■ PROVIDED PASSAGE
□ □ □

Please note that the following document, although believed to be correct at the time of issue, may not represent the current position of the CRA.
Prenez note que ce document, bien qu'exact au moment émis, peut ne pas représenter la position actuelle de l'ARC.
Please note that the following document, although believed to be correct at the time of issue, may not represent the current position of the CCRA.
Prenez note que ce document, bien qu'exact au moment émis, peut ne pas représenter la position actuelle de l'ADRC.
Principal Issues:
Whether information provided by the insurer and taxpayer has been properly reflected in the calculation of the proceeds of disposition and adjusted cost basis of the policy surrendered by the taxpayer.
Position: Yes
Reasons:
Review of relevant provisions. Presentation of the components by the Insurer has been confusing or misleading but the ultimate calculations appear correct.
XXXXXXXXXX 2002-012866
April 24, 2002
Dear XXXXXXXXXX:
Subject: Gain on Surrender of Life Insurance Policy
This is in reply to your inquiry which was forwarded to us by the Client Services Division of the XXXXXXXXXX Tax Services office on March 14, 2002. Your question related to the information received from your insurer on the surrender of a life insurance policy which indicated that you must report a gain for tax purposes of $19,976.28.
Written confirmation of the tax implications inherent in particular transactions is given by this Directorate only where the transactions are proposed and are the subject matter of an Advance Income Tax Ruling request. Where the particular transactions are completed, the inquiry should be addressed to the relevant Tax Services Office, as you have done. Due to the complex nature of your situation, the Tax Services Office has requested our assistance in responding to your inquiry and we are therefore responding directly to you. A copy of the letter will also be provided to the XXXXXXXXXX Tax Services Office.
We have reviewed the information you provided to the tax services office which includes your correspondence with the insurer. We note that we are only able to comment on whether the tax consequences reported by the insurer are consistent with the application of the provisions of the Income Tax Act (the "Act") that define the proceeds of disposition from the surrender of a policy and the adjusted cost base of a policy. We are not in a position to verify the correctness of any of the figures provided by the insurer such as the amount of the Net Cost of Pure Insurance ("NCPI") or the amount of the Cash Surrender Value ("CSV"). Based on our review of the information provided in writing and some additional information provided by telephone, it is our view that the calculation of the taxable gain on your policy is consistent with this information.

□ □ □

(Bounding box entries)
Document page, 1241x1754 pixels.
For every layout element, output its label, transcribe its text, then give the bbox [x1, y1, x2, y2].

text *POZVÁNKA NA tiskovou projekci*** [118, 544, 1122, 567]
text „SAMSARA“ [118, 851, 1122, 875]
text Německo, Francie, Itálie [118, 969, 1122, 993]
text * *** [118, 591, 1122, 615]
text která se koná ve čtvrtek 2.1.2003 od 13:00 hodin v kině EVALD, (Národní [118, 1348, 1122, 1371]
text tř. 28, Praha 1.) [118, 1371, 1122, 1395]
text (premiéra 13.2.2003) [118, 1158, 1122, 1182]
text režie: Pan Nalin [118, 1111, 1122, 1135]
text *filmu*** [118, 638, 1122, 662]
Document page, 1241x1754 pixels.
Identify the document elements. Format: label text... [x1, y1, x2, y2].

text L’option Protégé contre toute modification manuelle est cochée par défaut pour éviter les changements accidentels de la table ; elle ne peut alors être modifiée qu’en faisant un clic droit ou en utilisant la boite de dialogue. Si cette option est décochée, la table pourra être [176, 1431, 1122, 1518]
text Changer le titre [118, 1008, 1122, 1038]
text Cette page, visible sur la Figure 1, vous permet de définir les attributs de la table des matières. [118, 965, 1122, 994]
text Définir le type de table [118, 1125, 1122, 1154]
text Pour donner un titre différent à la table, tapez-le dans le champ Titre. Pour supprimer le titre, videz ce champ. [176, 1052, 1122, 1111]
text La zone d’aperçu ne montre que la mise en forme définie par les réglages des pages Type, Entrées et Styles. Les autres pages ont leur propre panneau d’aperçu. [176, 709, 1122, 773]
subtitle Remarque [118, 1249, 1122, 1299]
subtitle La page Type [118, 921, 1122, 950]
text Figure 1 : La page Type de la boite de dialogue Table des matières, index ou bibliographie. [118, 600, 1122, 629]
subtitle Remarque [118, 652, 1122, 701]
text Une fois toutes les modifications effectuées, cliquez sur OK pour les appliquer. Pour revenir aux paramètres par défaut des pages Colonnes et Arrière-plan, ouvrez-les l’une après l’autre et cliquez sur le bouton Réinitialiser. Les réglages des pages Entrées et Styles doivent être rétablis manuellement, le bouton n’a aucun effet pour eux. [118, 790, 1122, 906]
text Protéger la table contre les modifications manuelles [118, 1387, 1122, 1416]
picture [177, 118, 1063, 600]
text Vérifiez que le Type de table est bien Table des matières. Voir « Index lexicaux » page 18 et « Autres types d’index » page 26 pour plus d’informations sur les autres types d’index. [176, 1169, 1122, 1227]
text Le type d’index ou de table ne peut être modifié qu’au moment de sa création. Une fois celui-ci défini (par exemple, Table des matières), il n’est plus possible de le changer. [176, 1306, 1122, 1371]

□ □ □

■ EXERCISE TASKS
**1.** Decide whether each statement agrees with the policy surrender letter, answering yes or no and quoting the exact words of the letter that settle it.
(a) The insurer's information said a gain of $19,976.28 had to be reported for tax purposes.
(b) The Directorate checked that the Cash Surrender Value figure was correct.
(c) The Tax Services Office will receive a copy of the letter.
**2.** Please carry on the policy surrender letter after its last sentence.
This material plays no part in the work on the policy surrender letter.

■ EXPECTED ANSWERS
**1.**
(a) Yes: "you must report a gain for tax purposes of $19,976.28"
(b) No: "We are not in a position to verify the correctness of any of the figures provided by the insurer such as the amount of the Net Cost of Pure Insurance ("NCPI") or the amount of the Cash Surrender Value ("CSV")."
(c) Yes: "A copy of the letter will also be provided"

**2.**
General Taxation of Exempt Life Insurance Policies
Given that the insurer did not provide you with annual income reporting slips, during the years you held the policy, for the purpose of reporting income earned within the insurance policy under section 12.2 of the Act, we have assumed that the policy is on that is referred to as an "exempt policy" for tax purposes. The term "exempt policy" does not mean that the investment income earned in the policy will never be subject to taxation, but rather that the investment income will not be subject to the annual income accrual rules in section 12.2 of the Act. The investment income earned under an exempt policy will generally be fully taxable at the time the policy is disposed of for the purposes of the Act, on surrender or maturity. It may also be partially taxed prior to surrender or maturity in the event of a partial disposition of an interest in the policy. We understand that no income has previously been reported for tax purposes in respect of the policy.
When a policy is surrendered, subsection 148(1) of the Act will apply to require the policyholder to report a gain for tax purposes to the extent that the proceeds of disposition of the policy exceeds the adjusted cost base of the policy at the time of surrender. In the case of an exempt policy, the result of this computation should be that the full amount of the investment income earned under the policy is subject to taxation at the time the policy is surrendered.
Computation of the Proceeds of Disposition of a Policy
The proceeds of disposition on the surrender or maturity of an insurance policy is provided for under paragraph (a) of the definition of "proceeds of disposition" in subsection 148(9) of the Act. The formula in this paragraph of the Act provides that the proceeds of disposition are to be determined by reducing the CSV of the interest in the policy at the time of the surrender, by the amount payable at the time of surrender in respect of a policy loan in respect of a policy. An "amount payable" in respect of a policy loan is defined in subsection 148(9) of the Act to have the meaning assigned by subsection 138(12) of the Act. The definition of "amount payable" in subsection 138(12) of the Act provides that it includes the amount of the policy loan and any interest accrued thereon that is outstanding at that time. It is therefore appropriate in this case for the proceeds of disposition to be the CSV of the policy less the total of the outstanding policy loans and unpaid interest on the policy loans.
Adjusted Cost Base of an Insurance Policy
The "adjusted cost base" of a policyholder's interest in an insurance policy is determined by a formula under subsection 148(9) of the Act. In very general terms, the adjusted cost base of a policy to the original policyholder will be the amount by which the cash premiums paid by the policyholder, and any income in respect of the policy that has previously been reported for tax purposes, exceeds the NCPI under the policy. In looking at the detail in the formula in respect of a policy issued in 1986, as in your case, some components of the formula may be ignored as they deal with policies that were held by the policyholder on March 31, 1978.
A of the formula will apply when the taxpayer is not the original taxpayer under the policy but that is not the case here.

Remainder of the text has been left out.